A systematic evaluation of leading AI chatbots reveals widespread problems with accuracy and reliability when handling news content.
The study, conducted by the BBC, tested ChatGPT, Microsoft Copilot, Google Gemini, and Perplexity on their ability to accurately report current events.
In December 2024, 45 BBC journalists evaluated how these AI systems handled 100 current news questions. They assessed responses across seven key areas: accuracy, source attribution, impartiality, fact-opinion separation, commentary, context, and proper handling of BBC content. Each response was rated from "no issues" to "significant issues."
51 percent of AI responses contained significant issues, ranging from basic factual errors to completely fabricated information. When the systems specifically cited BBC content, 19 percent of responses contained errors, while 13 percent contained either fabricated or misattributed quotes.
![Several diagrams on BBC analysis of AI assistants: quality issues by category and comparison of ChatGPT, Copilot, Gemini and Perplexity.](https://the-decoder.com/wp-content/uploads/2025/02/bbc_study_ai_news-2.png)
From health advice to current events: AI systems struggle with accuracy
Some of the errors could have real-world consequences. Google Gemini incorrectly claimed that the UK's National Health Service (NHS) advises against vaping, when in fact the health authority recommends e-cigarettes to help people quit smoking. Perplexity AI fabricated details about science journalist Michael Mosley's death, while ChatGPT failed to acknowledge the death of a Hamas leader, describing him as an active leader months after his passing.
The AI assistants regularly cited outdated information as current news, failed to separate opinions from facts, and dropped crucial context from their reporting. Microsoft Copilot, for instance, presented a 2022 article about Scottish independence as if it were current news.
![Four bar charts compare AI assistants in the categories of impartiality, fact-opinion separation, editorialization, and context provision.](https://the-decoder.com/wp-content/uploads/2025/02/bbc_study_ai_news-1.png)
The BBC set a high bar in its evaluation - even small mistakes counted as "significant issues" if they might mislead someone reading the response.

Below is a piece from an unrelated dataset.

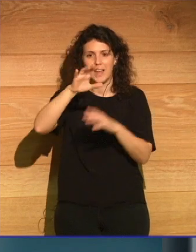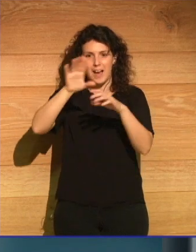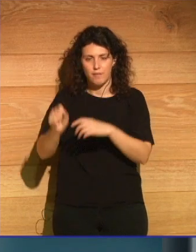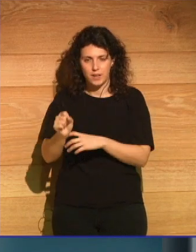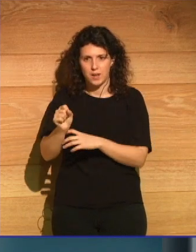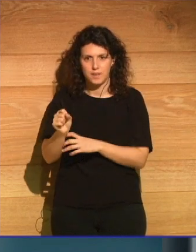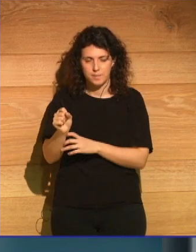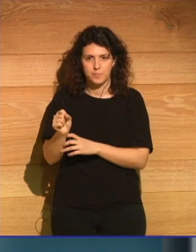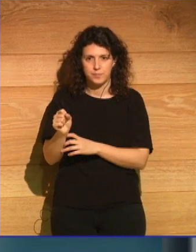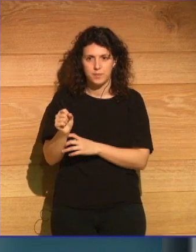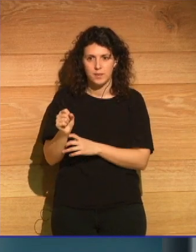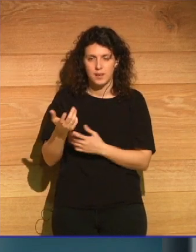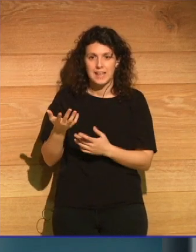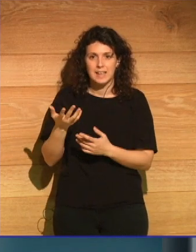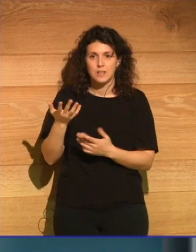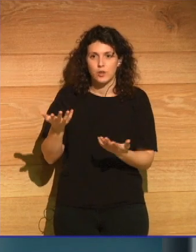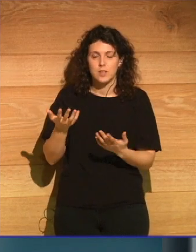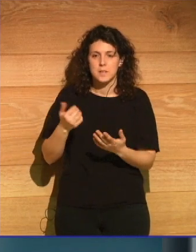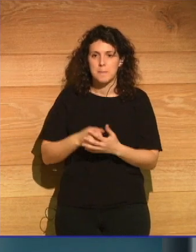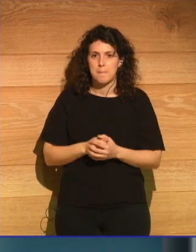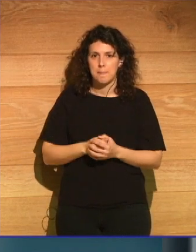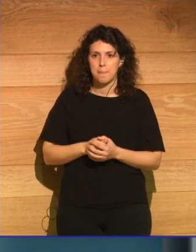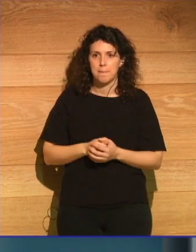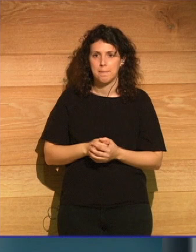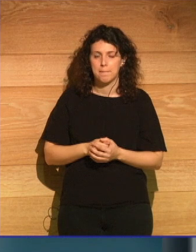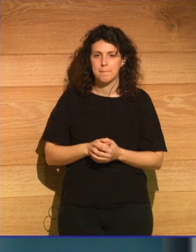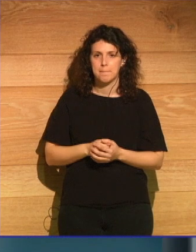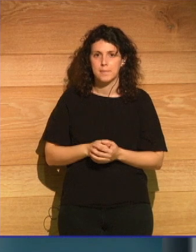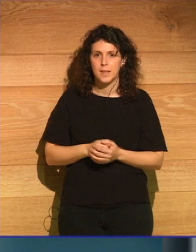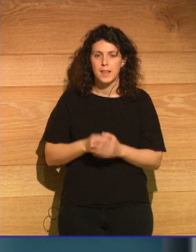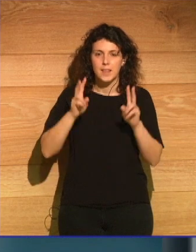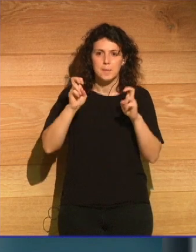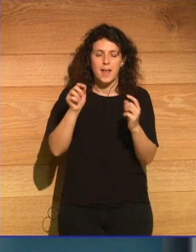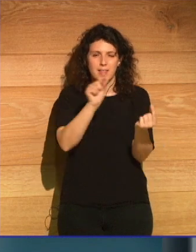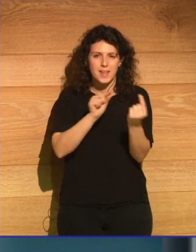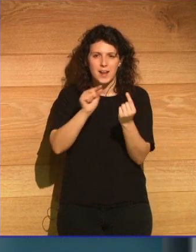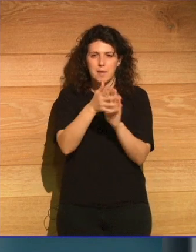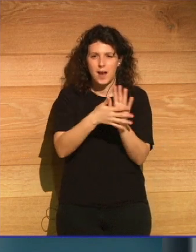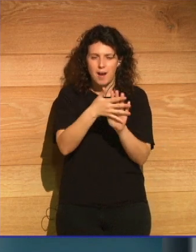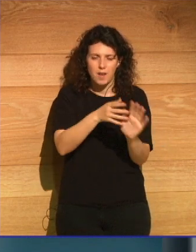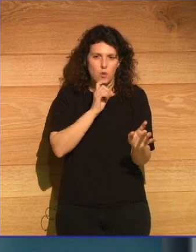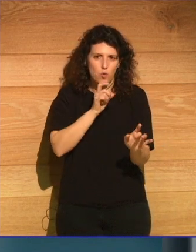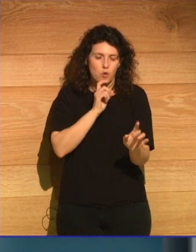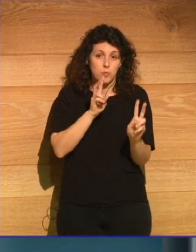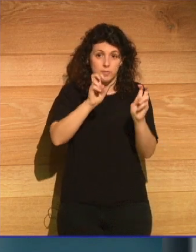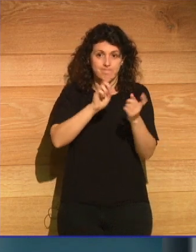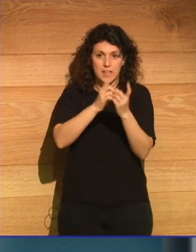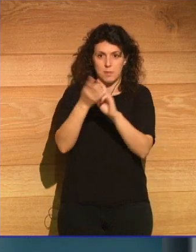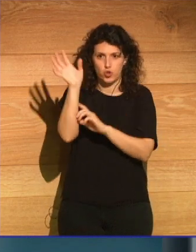cómo iluminan el dilema ético del cambio climático.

And while the standards were tough, the problems they found match what other researchers have already seen about how AI stumbles when handling news.
Take one of the more striking examples: Microsoft's Bing chatbot got so confused reading court coverage that it accused a journalist of committing the very crimes he was reporting on.
The BBC says it will run this study again in the near future. Adding independent reviewers and comparing how often humans make similar mistakes could make future studies even more useful - it would help show just how big the gap is between human and AI performance.
Scale of AI news distortion remains unknown, BBC warns
The BBC acknowledges that their research, while revealing, only begins to uncover the full scope of the problem. The challenge of tracking these errors is complex. "The scale and scope of errors and the distortion of trusted content is unknown," the BBC report states.
AI assistants can provide answers to an almost unlimited range of questions, and different users might receive entirely different responses when asking the same question. This inconsistency makes systematic evaluation extremely difficult.
The problem extends beyond just users and journalists. Media companies and regulators lack the tools to fully monitor or measure these distortions. Perhaps most concerning, the BBC suggests that even the AI companies themselves may not know the true extent of their systems' errors.
"Regulation may have a key role to play in helping ensure a healthy information ecosystem in the AI age," the BBC writes.